Not enough of a margin. I am rewriting the whole
thing in Assembler ... operating sytem and all ;>)
Tom - it shouldn't take more than a couple of years
to rewrite your Basic stuff in Assembler.      :>( 

Actually, may I suggest that the Basic is doing
rather a good job? How long does it take to put in
a change for tests? Minutes? Less? I don't think I
am exagerating the two year time scale for Assembler
and Rob and I have demonstrated a time scale of days
for Pascal or C!

>
>All tests were made on a 500 MHz K6 in a DOS window with no other windows 
>open.  It is also run with an ALT ENTER which gives windows the full 
>screen.  This may make a difference.  Note that the programs slow down a 
>lot, as much as a factor of two, if a second window is open.
>
>Tom is not writing a .fts header so the raw files need a processing step 
>with RawToFits with will take a few seconds per file.  Note that this only 
>takes a few seconds, so it is much faster to read a file, add a .fts header 
>and then write it back to disk than it is to read from the memory card and 
>write a disk file.  Obviously most of the time is taken reading the memory 
>card with an 8 bit wide I/O instruction.
>
>Rob is using C and CFITSIO which wirtes out an "official" looking .fts 
>header.  He is also writing out some test data so it is possible that the 
>program will speed up a little when that is removed.
>
>Andrew is coding in Pascal and makes up his own .fts header.
And is astonished to hear that a utility program
is actually reading it as legitimate FITS!
>
>It looks like we are running up against the brick wall of the I/O speed.  I 
>am curious as to how Chris gets to 20 seconds.
I also get 20 seconds ... so long as I don't write
it to disk with what are essentially DOS routines;
these provide no overlap of reading and writing. The
story that there is disk caching in there appears to
be a myth.
Or is it just that Bennett is too stupid to know how
to turn it on? (Windows says it IS on.)
>
>OK, this is just great and a near halving of the present run time with 
>QBasic.  It also writes out the .fts headers on the first pass.  The 
>remaining job is to have the program read in two files that I will write in 
>a specified format to put arbitrary things into the .fts header.  I 
>envision a constants file which contains things like location name, 
>lattitude and longitude, etc.. 

Give this a fixed name and compile this in to the SHELL
program.

> The second file will be changed each time 
>the program runs 
Giving one extra name to pass to SHELL.

Or even none, if you don't mind overwriting the same file
each time - probably better to write and pass a unique file
then you get two chances at archiving what you did; one in
the FITS header and one when you back up these files.

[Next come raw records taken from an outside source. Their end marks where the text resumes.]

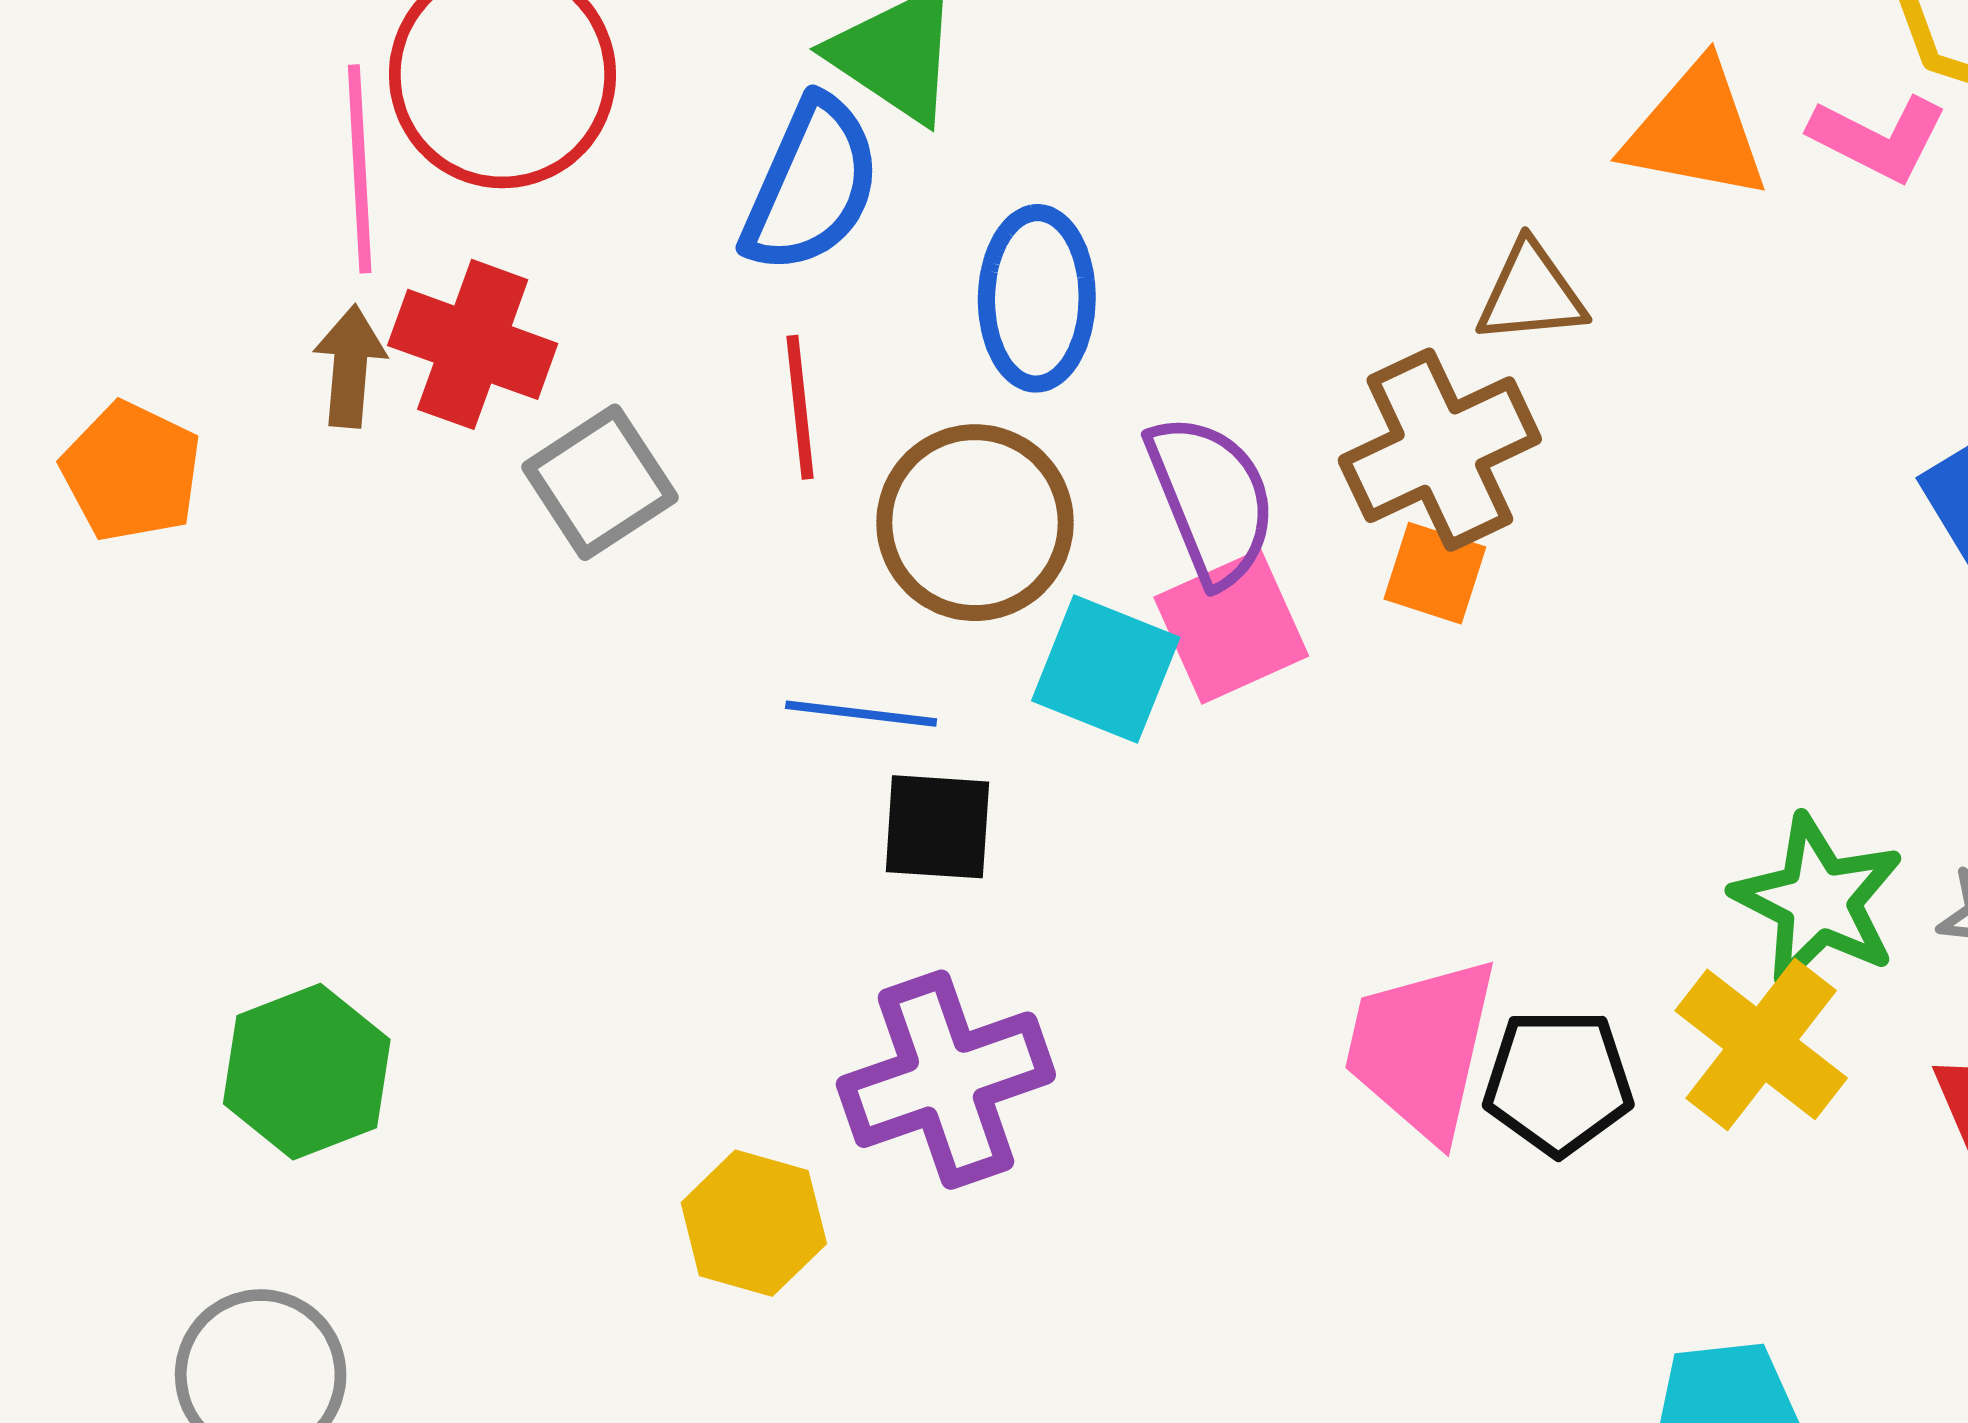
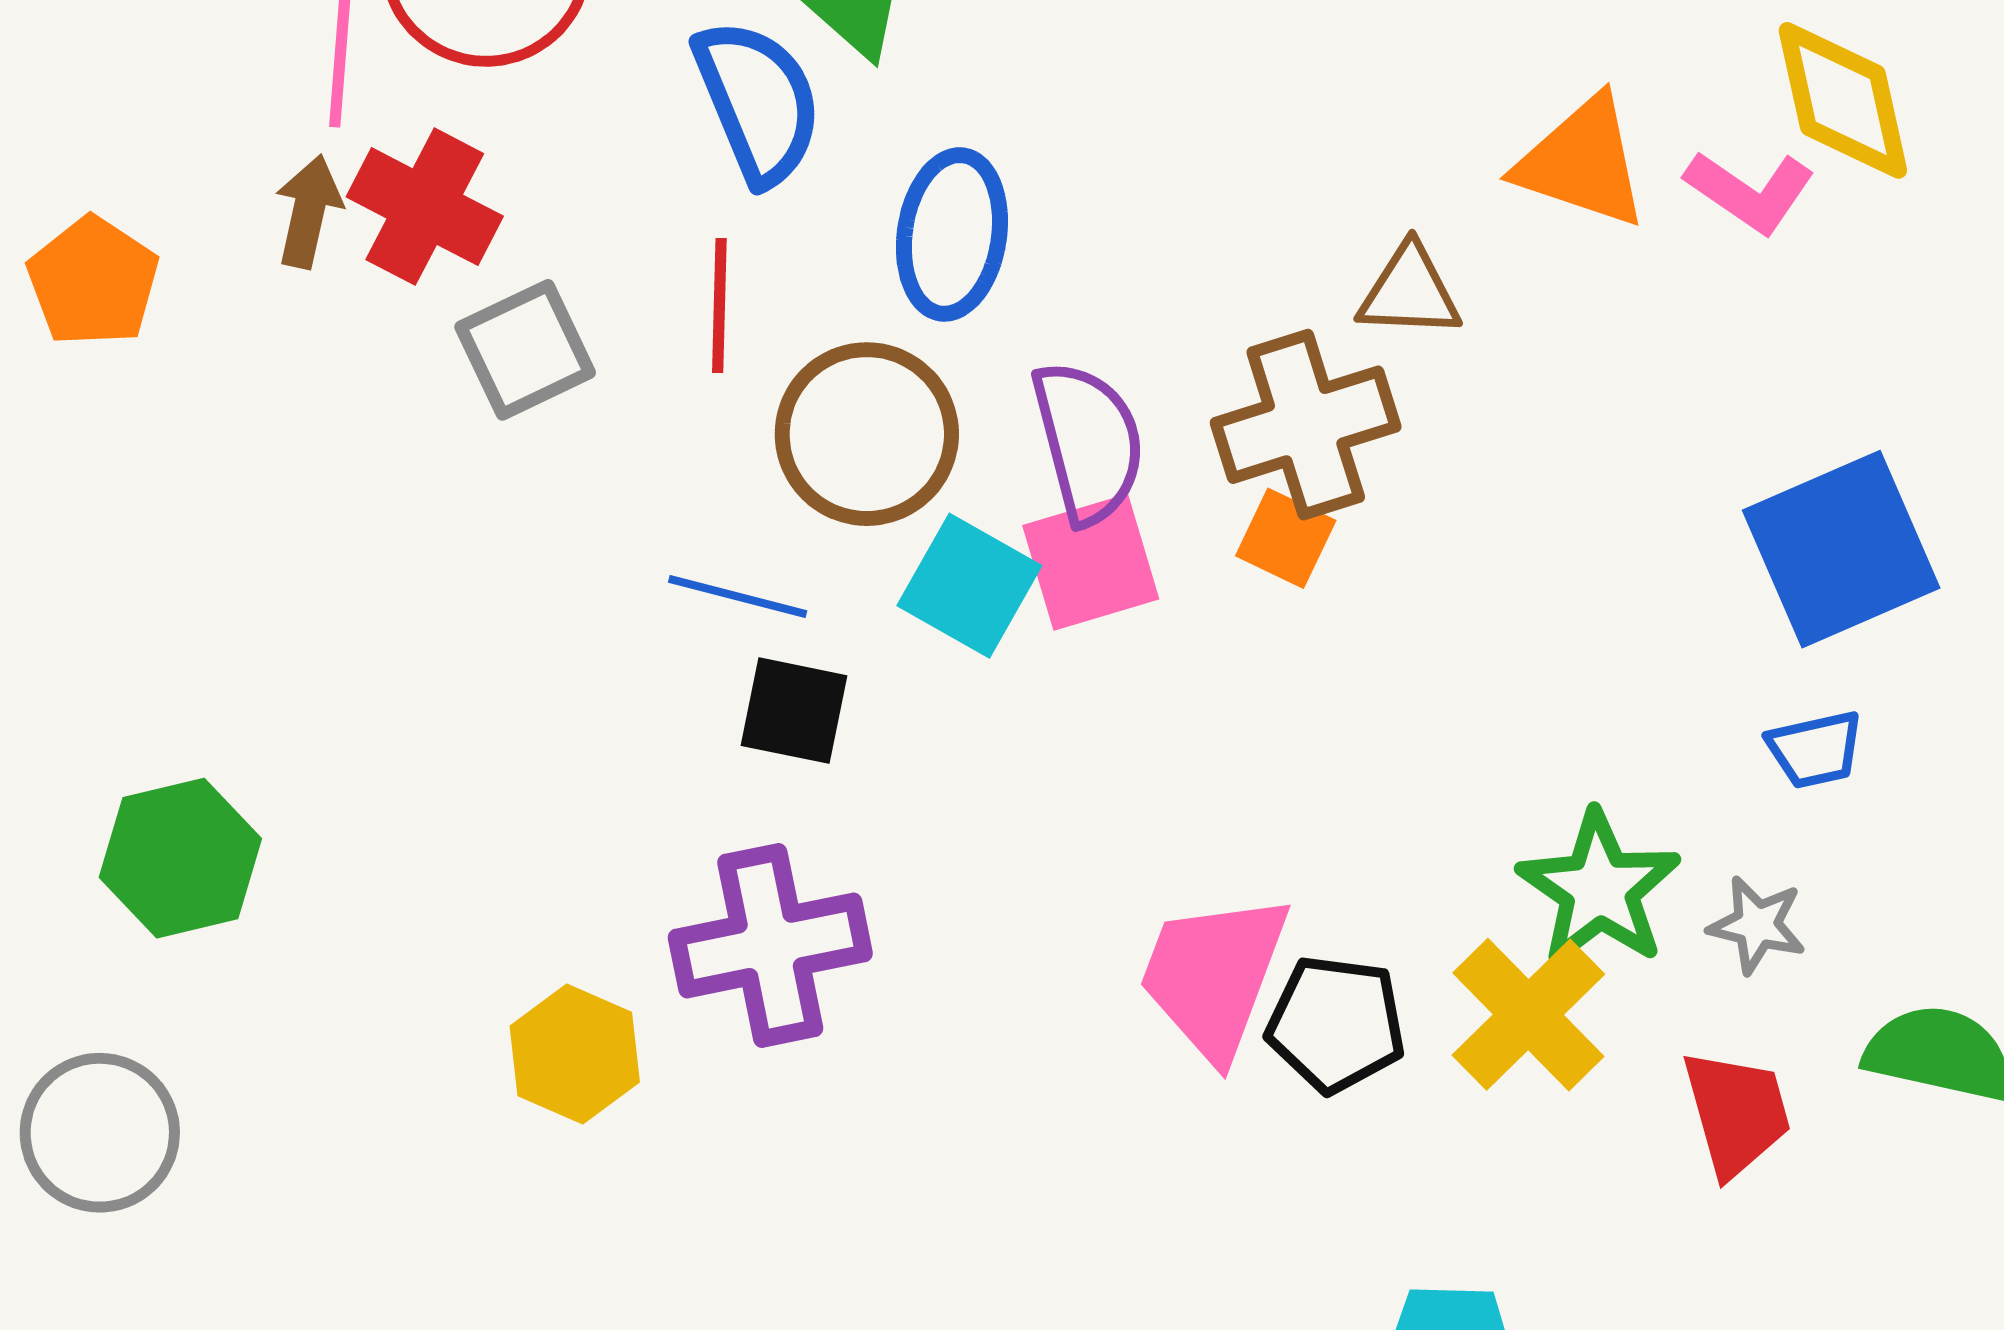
blue semicircle: (811, 185) -> (758, 102), turned -54

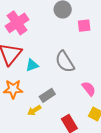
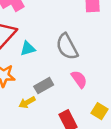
pink semicircle: (89, 89) -> (79, 79), moved

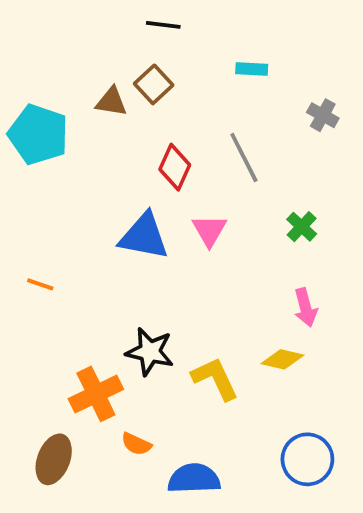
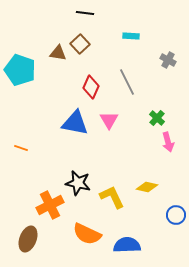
pink arrow: (306, 307) -> (168, 142), moved
orange semicircle: (136, 444) -> (87, 234), moved, size x1.8
blue circle: (307, 459) -> (176, 215), moved, size x0.7
blue semicircle: (194, 479) -> (127, 245), moved

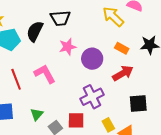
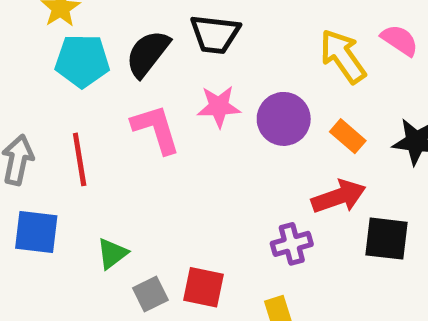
purple circle: (92, 59) -> (284, 119), moved
pink L-shape: (45, 74) -> (156, 129), moved
purple cross: (92, 97) -> (292, 244), moved, size x0.7
black square: (138, 104) -> (387, 239), moved

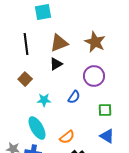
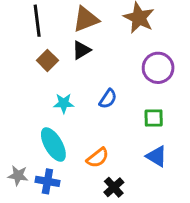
purple circle: (94, 76) -> (158, 68), moved
brown square: (25, 79) -> (47, 60), moved

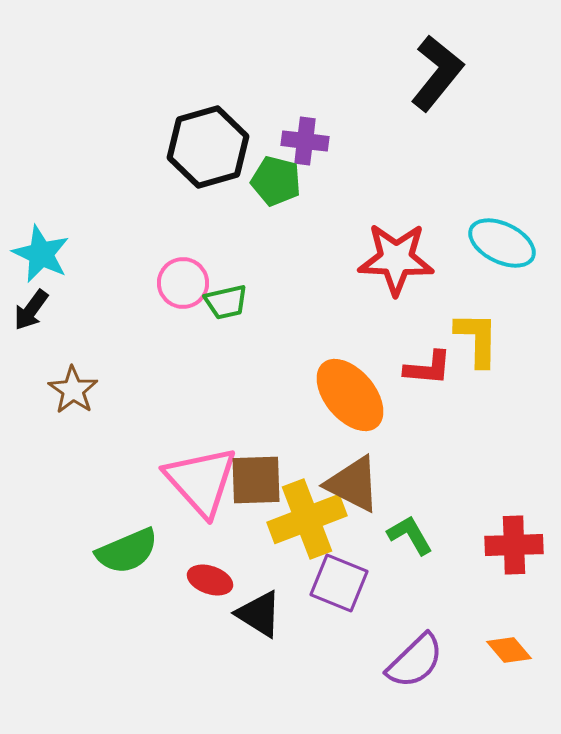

As an aside, my current solution to the unique file name
problem is to give every file associated with a given raw
data file the same name but keep it in a specific directory.
That way, all my names are DOS 8.3 compatible but are still
sufficiently mnemonic to avoid confusion.
info\rawname, results\rawname etc

>and writes a file and will include things like shutter 
>open times and RA and Declination of the telescope. 
Ooh! I can't wait! ... I hope it will know when you
kick the mount: I just had to restart my analysis program
with changed magic numbers when the declination shifted
outside the rather small box the program was using.

> OK, you experts will 
>have better names for these files, I will fix my QBasic code to write 
>anything requested.  I hope I can write straight .txt files.
Yes. Put all the fancy FITS format generation in the
program that writes the FITS files. It should really
be done by cfitsio rather than Bennett-ad-hoc.